Dalam pandangan Hamami dan Wibisono (1986: 126-27), filsafat melalui metode-metode pemikirannya tidak akan dapat langsung mempersembahkan programe-programme kebijakan yang manfaatnya dapat dinikmati secara praktis dan konkret sebagaimana halnya dengan ekonomi, teknik dan ilmu-ilmu terapan yang lainnya. Segi kelemahan filsafat, dalam arti sifat dan coraknya yang abstrak dengan lemparan analisis-analisis kritisnya yang sering tidak tersentuh oleh mereka yang telah terbiasa untuk berpikir secara praktis, merupakan salah satu sebab mengapa para ahli filsafat terisolir dan jarang diajak untuk berpartisipasi dalam penentuan strategi pembangunan, apalagi dalam pelaksanaan programme- programme kegiatan yang sudah bersifat teknis operasional.

Padahal keabstrakan dengan spekulasi-spekulasinya yang paling dalam justru membawa filsafat kepada kekuatan radikalnya. Dengan berpikir secara abstrak spekulatif dan mengambil jarak dari penggumulan masalah-masalah teknis praktis, filsafat justru dapat melihat sesuatu permasalahan dari semua dimensi, sehingga hal-hal yang belum tersentuh oleh ilmu-ilmu lain dapat pula dijadikan titik perhatiannya.

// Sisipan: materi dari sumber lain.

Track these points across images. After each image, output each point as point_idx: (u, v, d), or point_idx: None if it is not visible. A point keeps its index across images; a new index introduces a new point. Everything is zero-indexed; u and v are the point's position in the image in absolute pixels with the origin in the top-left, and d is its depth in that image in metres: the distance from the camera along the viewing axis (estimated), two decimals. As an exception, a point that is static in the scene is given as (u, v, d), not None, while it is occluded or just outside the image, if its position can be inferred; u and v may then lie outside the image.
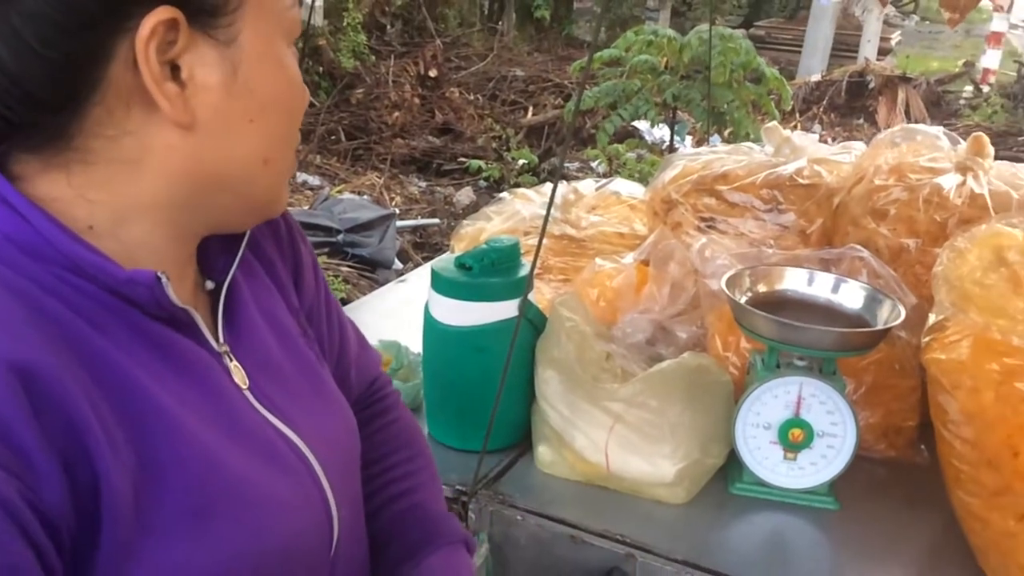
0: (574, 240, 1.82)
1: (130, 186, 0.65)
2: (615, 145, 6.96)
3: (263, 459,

Peranan filsafat adalah menunjukkan adanya perspektif yang lebih dalam dan luas, sehingga kehadirannya akan disertai dengan berbagai alternatif penyelesaian untuk ditawarkan mana yang paling sesuai dengan perubahan waktu dan keadaan.[4]

Apabila kita berbicara mengenai peran filsafat dalam menghadapi dekadensi moral. Filsafat mungkin hanya dapat menjelaskan sebab-sebab munculnya dekadensi moral, menjelaskan caracara mengatasi sebab-sebab tersebut, menerangkan cara-cara penanganan dekadensi moral. Sementara pelaksanaannya sendiri sangat tergantung kepada manusianya sendiri.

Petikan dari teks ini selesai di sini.